* **EXTRAIT DU DOCUMENT**

Par Jean-Pierre Mbelu
«Etre aveuglé implique que l’on voit « mal », ce qui peut être corrigé ; mais être capturé implique que c’est la puissance de voir elle-même qui est affectée (…). La capture fait prise, et elle fait prise sur quelque chose qui importe, qui fait vivre et penser celui ou celle qui est capturé.» – PH. PIGNARRE et I. STENGERS
Au Kongo-Kinshasa, il y a une certaine tendance politicienne à exclure une catégorie de compatriotes de la sphère politique au nom de ce qu’elle exerce comme ministère : le pastorat. Cette exclusion n’ est pas toujours fondée sur une approche de la politique largement partagée au pays : un domaine réservé aux « politiciens ». (Un domaine pas toujours très correct au sens du « tshididi » [1], de « politique-ruse », de « politique roublardise et mensonge ».)
Souvent, après avoir soutenu que « tout pouvoir vient de Dieu », cette tendance politicienne estime qu’ il y a ce qui appartient à César et qui doit être donné à César et à Dieu ce qui est à lui. Sans nécessairement expliciter »ce qui est à César » et »ce qui est à Dieu » et en faisant comme si l’herméneutique et l’exégèse du verset évangélique en question avaient cesser de faire couler beaucoup d’encre.
Dire que les pasteurs ne doivent pas se mêler de la politique serait perdre de vue que la politique peut être lue comme un processus collectif d’échange de stratégies, de tactiques, de moyens et de paroles
Dire que les pasteurs ne doivent pas se mêler de la politique serait perdre de vue que la politique peut être lue comme un processus collectif d’échange de stratégies, de tactiques, de moyens et de paroles ; le lieu de la production des actions et des interactions dans le respect des différences et du conflit non meurtrier en vue de bâtir, le mieux que l’on peut, une cité du »bien-vivre » essayant de répondre en permanence aux questions »basiques », locales. Vue comme un processus collectif, la politique ne peut, d’emblée, exclure certains membres appelés à participer à l’édification de la cité.

* **ACTIVITÉ 1**
Traduisez en anglais la phrase suivante de l'extrait sur les pasteurs et la politique : « Vue comme un processus collectif, la politique ne peut, d’emblée, exclure certains membres appelés à participer à l’édification de la cité. »
Le texte et les entrées n'ont aucun lien entre eux.

* **ENTRÉES AFFICHÉES**
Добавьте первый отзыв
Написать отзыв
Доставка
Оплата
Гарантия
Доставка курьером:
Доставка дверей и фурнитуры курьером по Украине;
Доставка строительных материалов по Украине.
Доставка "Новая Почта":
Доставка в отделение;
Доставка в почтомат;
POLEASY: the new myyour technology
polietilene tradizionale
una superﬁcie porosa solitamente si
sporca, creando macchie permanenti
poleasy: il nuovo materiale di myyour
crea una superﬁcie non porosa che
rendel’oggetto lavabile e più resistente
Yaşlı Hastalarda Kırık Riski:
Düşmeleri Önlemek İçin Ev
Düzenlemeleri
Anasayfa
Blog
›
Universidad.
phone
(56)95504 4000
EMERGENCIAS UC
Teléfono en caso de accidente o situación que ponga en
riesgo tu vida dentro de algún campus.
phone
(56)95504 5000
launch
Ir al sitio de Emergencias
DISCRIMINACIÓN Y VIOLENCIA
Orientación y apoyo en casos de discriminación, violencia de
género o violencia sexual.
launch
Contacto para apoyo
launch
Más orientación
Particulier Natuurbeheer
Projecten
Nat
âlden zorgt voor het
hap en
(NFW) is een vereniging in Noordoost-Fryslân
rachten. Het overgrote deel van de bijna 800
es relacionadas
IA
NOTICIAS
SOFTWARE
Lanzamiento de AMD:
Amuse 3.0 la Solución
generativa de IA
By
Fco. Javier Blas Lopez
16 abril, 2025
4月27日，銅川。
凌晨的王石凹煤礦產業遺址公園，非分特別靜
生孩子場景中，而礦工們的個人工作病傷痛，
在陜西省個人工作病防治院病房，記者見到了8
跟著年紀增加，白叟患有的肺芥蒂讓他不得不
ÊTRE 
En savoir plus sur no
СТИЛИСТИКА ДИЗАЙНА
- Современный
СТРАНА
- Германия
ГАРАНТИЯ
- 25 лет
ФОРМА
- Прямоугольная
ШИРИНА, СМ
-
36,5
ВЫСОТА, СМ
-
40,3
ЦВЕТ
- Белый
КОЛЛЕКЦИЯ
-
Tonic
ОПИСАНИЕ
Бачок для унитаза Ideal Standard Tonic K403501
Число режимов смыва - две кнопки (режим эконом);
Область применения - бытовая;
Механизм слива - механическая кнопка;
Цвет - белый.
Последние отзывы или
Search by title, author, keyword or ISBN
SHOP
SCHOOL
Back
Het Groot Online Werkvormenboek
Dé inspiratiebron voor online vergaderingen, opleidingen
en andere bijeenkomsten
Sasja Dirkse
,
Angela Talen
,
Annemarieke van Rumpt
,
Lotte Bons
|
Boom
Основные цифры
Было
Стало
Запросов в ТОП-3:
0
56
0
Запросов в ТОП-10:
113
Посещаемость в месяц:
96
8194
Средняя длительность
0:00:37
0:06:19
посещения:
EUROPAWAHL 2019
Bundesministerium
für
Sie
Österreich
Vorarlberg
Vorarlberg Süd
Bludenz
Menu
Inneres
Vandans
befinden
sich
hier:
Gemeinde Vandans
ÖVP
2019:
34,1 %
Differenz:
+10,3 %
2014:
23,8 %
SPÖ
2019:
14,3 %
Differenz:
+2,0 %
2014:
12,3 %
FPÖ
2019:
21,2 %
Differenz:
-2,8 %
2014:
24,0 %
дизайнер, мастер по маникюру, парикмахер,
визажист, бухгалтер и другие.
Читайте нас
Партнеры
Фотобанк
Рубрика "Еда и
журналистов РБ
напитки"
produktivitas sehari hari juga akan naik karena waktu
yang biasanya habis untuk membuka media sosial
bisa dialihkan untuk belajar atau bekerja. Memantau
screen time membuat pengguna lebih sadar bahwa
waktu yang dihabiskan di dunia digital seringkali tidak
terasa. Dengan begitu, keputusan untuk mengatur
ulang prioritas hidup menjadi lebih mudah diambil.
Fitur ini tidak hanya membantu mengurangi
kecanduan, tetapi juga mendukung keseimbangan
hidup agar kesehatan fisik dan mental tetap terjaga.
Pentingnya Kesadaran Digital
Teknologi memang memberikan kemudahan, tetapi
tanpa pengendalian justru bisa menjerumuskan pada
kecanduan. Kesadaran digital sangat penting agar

* **ACTIVITÉ 2**
Recopiez les entrées depuis leur début jusqu'à la ligne contenant « Ir al sitio de Emergencias », celle-ci comprise. Remplacez « phone » par « téléphone » sans rien modifier d'autre.

* **VOTRE SOLUTION 1**
Seen as a collective process, politics cannot, from the outset, exclude certain members called to take part in building the city.

* **VOTRE SOLUTION 2**
Добавьте первый отзыв
Написать отзыв
Доставка
Оплата
Гарантия
Доставка курьером:
Доставка дверей и фурнитуры курьером по Украине;
Доставка строительных материалов по Украине.
Доставка "Новая Почта":
Доставка в отделение;
Доставка в почтомат;
POLEASY: the new myyour technology
polietilene tradizionale
una superﬁcie porosa solitamente si
sporca, creando macchie permanenti
poleasy: il nuovo materiale di myyour
crea una superﬁcie non porosa che
rendel’oggetto lavabile e più resistente
Yaşlı Hastalarda Kırık Riski:
Düşmeleri Önlemek İçin Ev
Düzenlemeleri
Anasayfa
Blog
›
Universidad.
téléphone
(56)95504 4000
EMERGENCIAS UC
Teléfono en caso de accidente o situación que ponga en
riesgo tu vida dentro de algún campus.
téléphone
(56)95504 5000
launch
Ir al sitio de Emergencias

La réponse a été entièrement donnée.